【完】永遠より長い一瞬を輝く君へ
すると紗友が、言葉を手繰り寄せるようにおずおずと口を開く。
「ねぇ、ひとつ聞いてもいい?」
「なんだ?」
「悠心は、いつ私のことを好きになってくれたの?」
言葉の端々に見える照れと躊躇いと切実さ。
その問いに向き合うため、俺は居住まいを正すようにひとつ呼吸を置く。
「俺も昔の話になるんだけど、小学生の頃、俺ちょっといじめられてただろ。泣き虫だって」
小さい頃の俺は情けないほど弱かった。
喧嘩なんかよりもままごとをしている方が好きだったし、紗友より背が小さく、非力な弱虫で、いじめられっ子にもされるがまま。
歯向かうことなんて、まったくできなかった。
「そんなこともあったね。同じクラスの向井くんだっけ」
「そう。睨んでないのに、『睨むなよ』っていちゃもんつけられて、教室で突き飛ばされてさ。そしたら紗友が後ろから向井に飛び蹴りして助けてくれて。『悠心をいじめたら許さない!』って怒ってくれたんだ」
「うそ、恥ずかしすぎる。
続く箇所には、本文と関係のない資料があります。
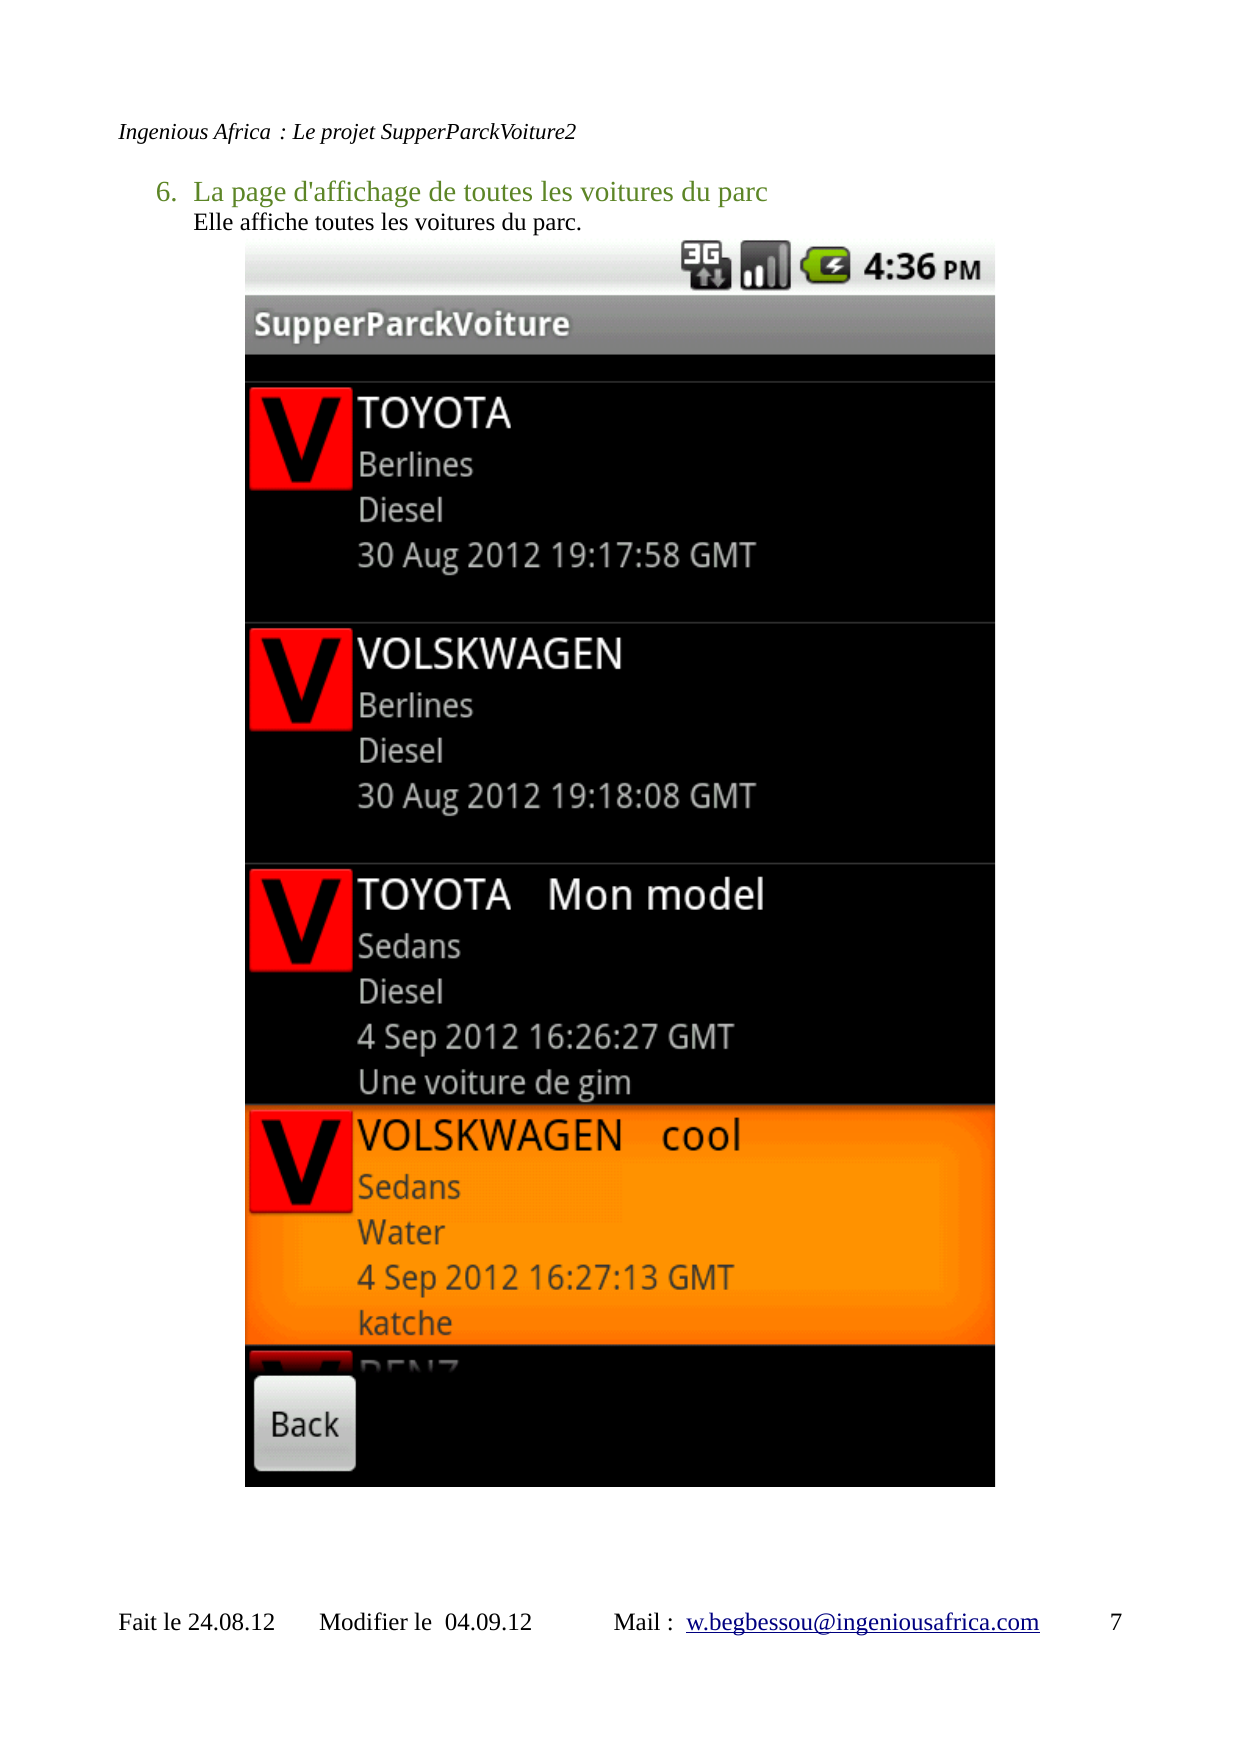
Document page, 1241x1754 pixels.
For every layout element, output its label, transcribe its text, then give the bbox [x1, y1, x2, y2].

list La page d'affichage de toutes les voitures du parc [156, 174, 1122, 207]
list Elle affiche toutes les voitures du parc. [156, 207, 1122, 236]
picture [245, 236, 995, 1487]
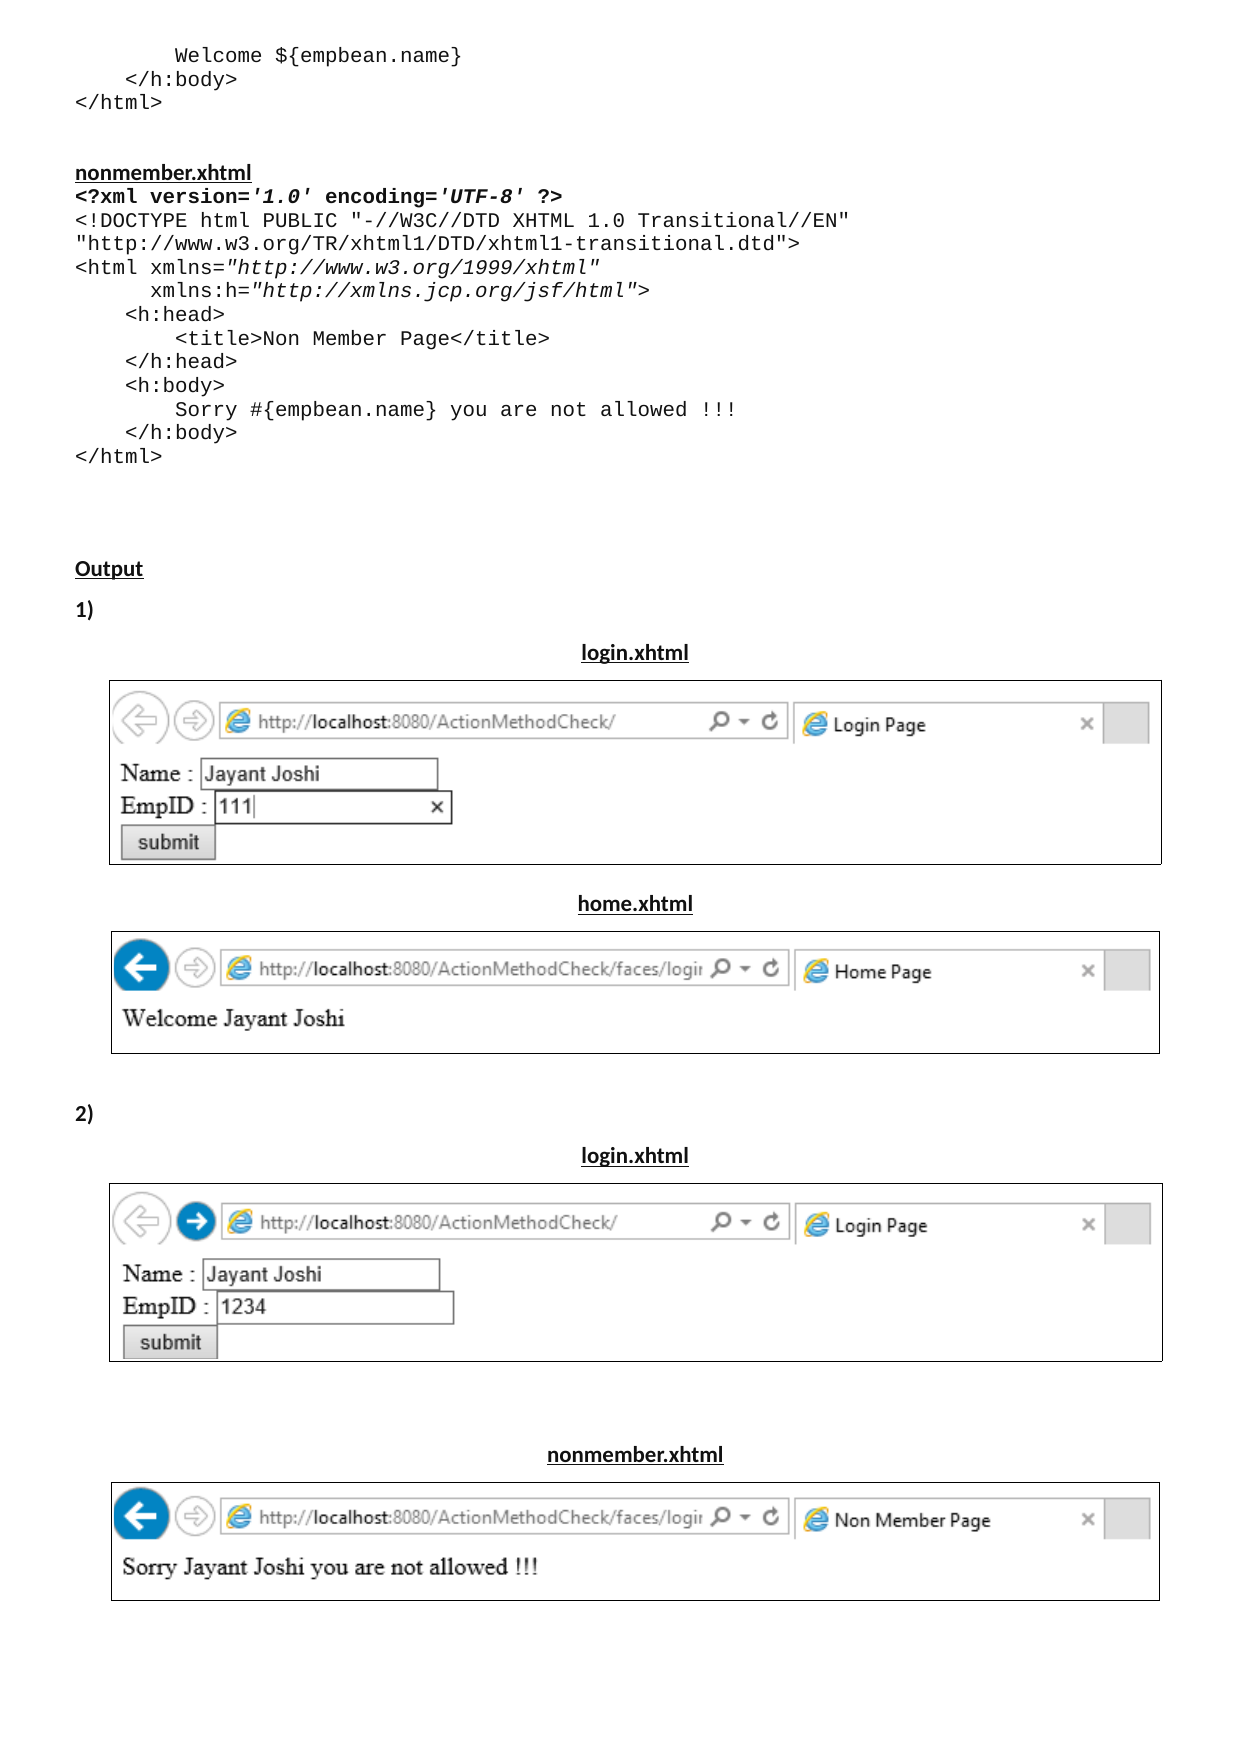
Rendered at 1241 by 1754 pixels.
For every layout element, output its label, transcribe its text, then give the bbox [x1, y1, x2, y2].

忘れて」
紗友が照れたように慌てるから、俺は思わず笑ってしまう。
いつもは清楚な紗友が突然飛び蹴りなんてするもんだから、クラス中がぽかんとしてたっけ。
「紗友、かっこよかったよ。かっこよくて、強烈なくらい眩しかった。それが俺の中の一番古い記憶。その時からもうずっと紗友のことが好きだった。紗友は俺の世界の中心で、太陽だった」
君はいつだって俺を認めてくれるけど、紗友こそ俺のヒーローだ。